Task description: Set down word for word the part of the ENSO update that begins at the words "Despite their decreased" and stops after the words "still in place.".

Source document:
━━━━━━━━

IRI ENSO Forecast
IRI Technical ENSO Update
Published: June 20, 2022
Note: The SST anomalies cited below refer to the OISSTv2 SST data set, and not ERSSTv5. OISSTv2 is often used for real-time analysis and model initialization, while ERSSTv5 is used for retrospective official ENSO diagnosis because it is more homogeneous over time, allowing for more accurate comparisons among ENSO events that are years apart. These two products may differ, particularly during ENSO events. The difference between the two datasets may be as much as 0.5 °C. Additionally in some years, the ERSSTv5 may tend to be cooler than OISSTv2 in the context of warming trends, because ERSSTv5 is expressed relative to a base period that is updated every 5 years, while the base period of OISSTv2 is updated every 10 years. In February 2021, both datasets were updated to reflect the 1991-2020 climatology period.
Recent and Current Conditions
The SST anomaly for NINO3.4 during the Mar-May season was -0.96 °C, and for the month of May it was -1.05 °C. The most recent weekly (08 Jun 2022) anomaly in the NINO3.4 region was -0.7 °C, suggesting a weakening of the current La Niña event. The IRI’s definition of El Niño, like NOAA/Climate Prediction Center’s, requires that the SST anomaly in the NINO3.4 region (5S-5N; 170W-120W) exceed 0.5 °C. Similarly, for La Niña, the anomaly must be -0.5 °C or colder.
Despite their decreased strength, several key oceanic and atmospheric variables still remain indicative of La Niña conditions. The traditional and equatorial Southern Oscillation Indices dropped slightly from their near-record levels in April and May, but still remain positive in mid-June 2022. The low-level winds are near normal while upper-level wind anomalies remain westerly across the tropical Pacific; anomalously dry conditions have been observed over the central and western Pacific Ocean (maximum around west of the date line). Across most of the equatorial Pacific Ocean, subsurface temperatures are above average in the western and central Pacific, while below normal subsurface temperatures are located mostly in eastern side of the basin.
In summary, tropical Pacific atmospheric and oceanic conditions remain consistent with La Niña and a La Niña advisory is still in place.
Note – Only models that produce a new ENSO prediction every month are considered in this statement.
What is the outlook for the ENSO status going forward? El Niño/Southern Oscillation (ENSO) Diagnostic Discussion issued jointly on 09 Jun 2022 by the Climate Prediction Center/NCEP/NWS and the International Research Institute for Climate and Society indicates a continuation of the current La Niña event.

━━━━━━━━

Data supplied:
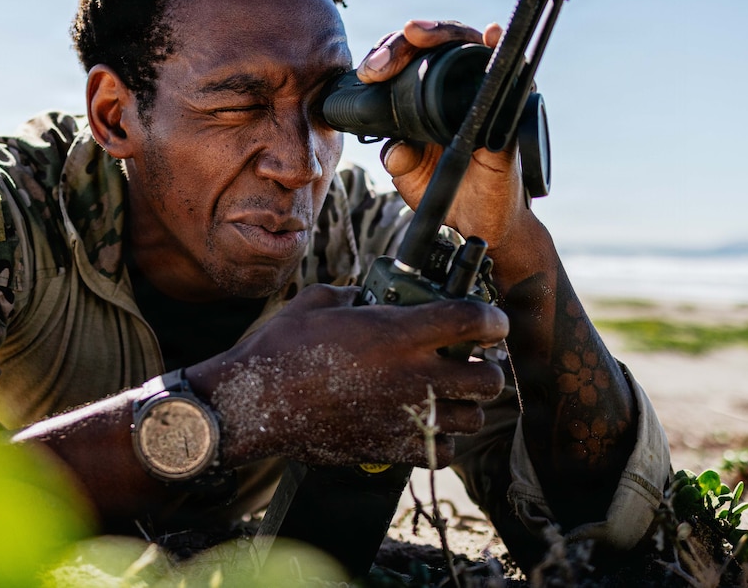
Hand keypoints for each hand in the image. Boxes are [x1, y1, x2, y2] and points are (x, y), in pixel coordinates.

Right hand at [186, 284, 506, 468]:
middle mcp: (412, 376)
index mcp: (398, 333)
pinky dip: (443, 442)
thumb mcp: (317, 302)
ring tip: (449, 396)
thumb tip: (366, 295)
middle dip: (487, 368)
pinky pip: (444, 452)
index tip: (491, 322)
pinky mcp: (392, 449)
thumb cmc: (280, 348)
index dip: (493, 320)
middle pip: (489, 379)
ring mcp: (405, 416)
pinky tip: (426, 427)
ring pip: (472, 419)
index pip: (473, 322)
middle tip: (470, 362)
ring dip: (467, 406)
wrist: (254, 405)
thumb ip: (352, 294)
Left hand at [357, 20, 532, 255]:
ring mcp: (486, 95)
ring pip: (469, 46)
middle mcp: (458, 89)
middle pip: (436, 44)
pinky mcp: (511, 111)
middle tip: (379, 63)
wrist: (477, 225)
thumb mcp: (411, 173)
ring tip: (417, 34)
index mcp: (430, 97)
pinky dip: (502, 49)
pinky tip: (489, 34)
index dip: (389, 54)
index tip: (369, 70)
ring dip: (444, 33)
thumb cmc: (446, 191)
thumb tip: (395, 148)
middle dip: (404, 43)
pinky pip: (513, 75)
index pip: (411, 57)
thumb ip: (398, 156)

━━━━━━━━

Completed exercise:
Despite their decreased strength, several key oceanic and atmospheric variables still remain indicative of La Niña conditions. The traditional and equatorial Southern Oscillation Indices dropped slightly from their near-record levels in April and May, but still remain positive in mid-June 2022. The low-level winds are near normal while upper-level wind anomalies remain westerly across the tropical Pacific; anomalously dry conditions have been observed over the central and western Pacific Ocean (maximum around west of the date line). Across most of the equatorial Pacific Ocean, subsurface temperatures are above average in the western and central Pacific, while below normal subsurface temperatures are located mostly in eastern side of the basin.
In summary, tropical Pacific atmospheric and oceanic conditions remain consistent with La Niña and a La Niña advisory is still in place.